08/05/2009 08:08 pm ET | Updated May 25, 2011

The power of publicity couldn't be easier (or less expensive) than right now. Social media, social networks and better access to media and blog connections has put new capabilities in the hands of entrepreneurs and executives to tap outlets regarding news and articles on their companies. In the past, this was tough at best. Today, more journalists and bloggers are better accessible and more willing to be part of the business community than ever before. However, with this expanded opportunity and new media landscape comes a lot of new dynamics and rules. These past few weeks, conversations have been buzzing on the topic, in part surrounding the new book, Putting The Public Back in Public Relations. It sparked a discussion among the women entrepreneurs and executives in my world. Media coverage can do tons for your company. But, in a new media market, how should you be doing PR now?

"PR needs to be completely redefined," said friend and fellow entrepreneur Nicole Jordan, who boasts nearly a decade in the business. "It means knowing how to connect with all of our 'publics.' For me, mine are current and potential customers and partners, data providers, investors, employees, thought leaders in my industry -- publics are how YOU define them."

"A hit in USA Today doesn't guarantee you are hitting YOUR public, the one your business really needs," Jordan adds.

If anybody would know, it's Jordan. As one of the most connected women on the Internet and in technology business, she's known for her high level connections and talent for putting people together. She's been a driving force behind some of the industry's best campaigns and projects. "The needed tool set from PR has vastly expanded due to the Internet and social web, creating an entirely new set of skills that most practitioners don't know how to use in a complimentary manner."

Today's women entrepreneurs and executives couldn't agree more.

"I had hired someone to help with PR and after a month, found that he didn't really understand the market. He rarely had anything to update me on and constantly talked about how difficult it was to reach the press we needed," shared one female entrepreneur who had asked to remain anonymous. "We stopped working with the firm and began doing a lot of the work ourselves.
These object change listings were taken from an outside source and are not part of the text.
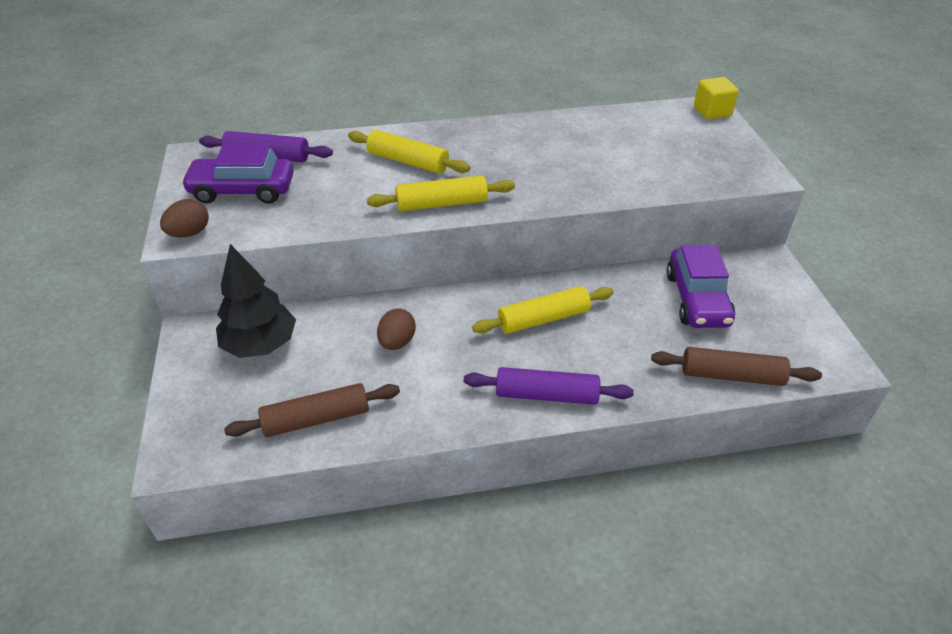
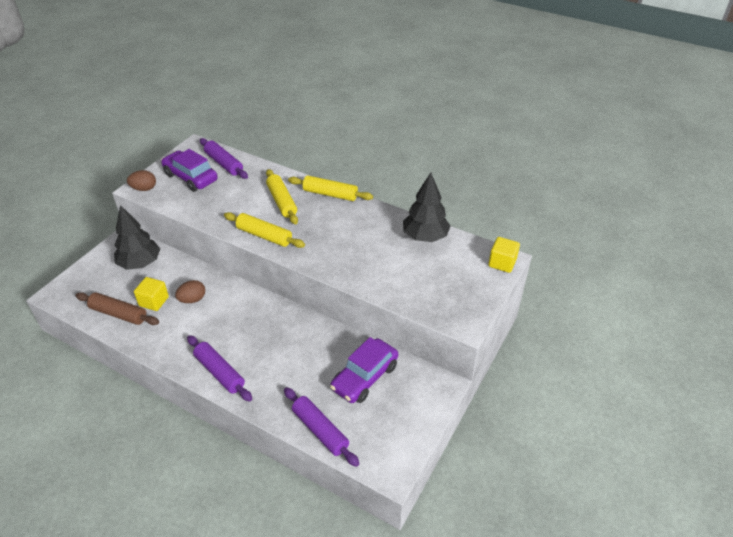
camera: 40 degrees right, 0 degrees up
(346, 375) = (154, 301): none -> yellow cube
(543, 319) = (271, 333): yellow rolling pin -> yellow rolling pin (330, 194)
(612, 123) = (425, 237): none -> black tree
(731, 375) = (320, 430): brown rolling pin -> purple rolling pin

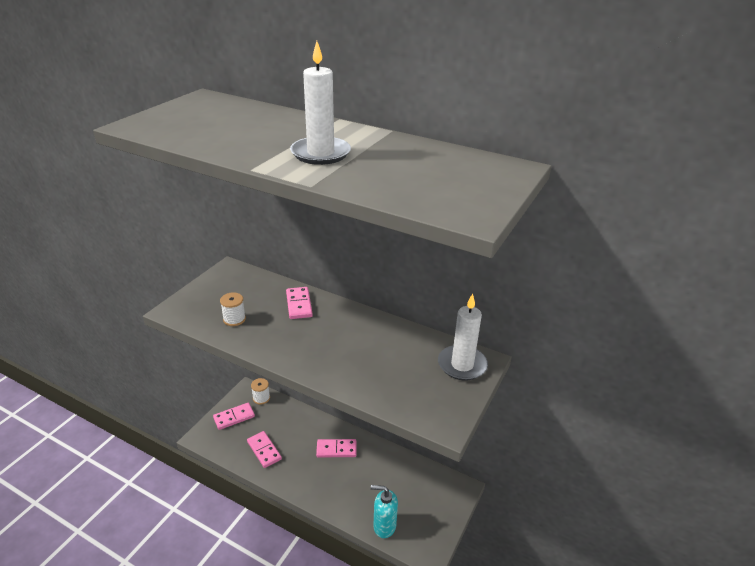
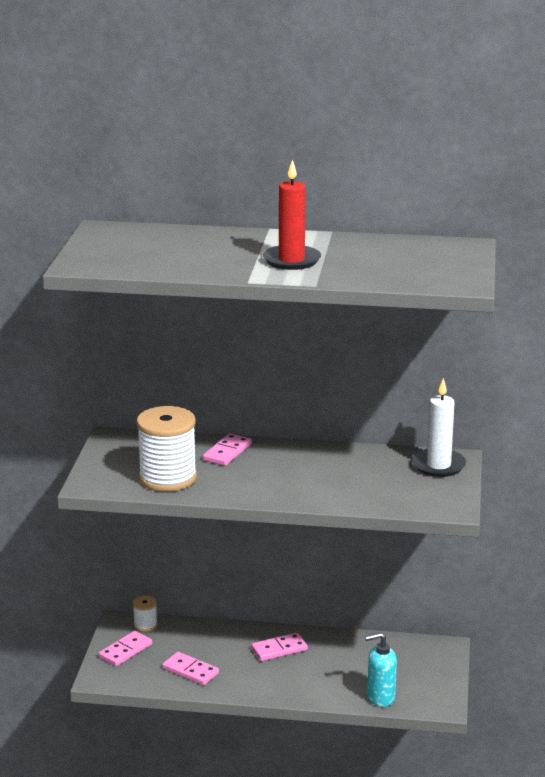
camera: 20 degrees left, 10 degrees down
(234, 319) = (168, 478): white spool -> white spool, size x2.18
(299, 304) = (227, 452): pink domino -> pink domino turned 60 degrees clockwise
(320, 153) = (291, 260): white candle -> red candle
We get responses from journalists and bloggers, and it has resulted in a few articles. I wouldn't recommend this for everybody, but with budgets tight, we can't take the risk of spending money without results."

For Jordan, public relations is seen from a business view point. As she writes on her blog (which also regularly lists local Los Angeles tech/Internet industry events), her approach is to "listen to what my company needs and develop programs from there, and media relations is just a fraction of my tool kit." Among her strategies are weekly meetings with each department, engaging with customers and partners, and participating in executive planning meetings. "Every day I approach my job and the decisions I make with the question: How will this contribute to our goals? I never ask the question, 'How will this contribute to our awareness."

When it comes to the new world of PR, wiser words couldn't be spoken. Power Girls know the PR playing field has changed -- and they're making the adjustment.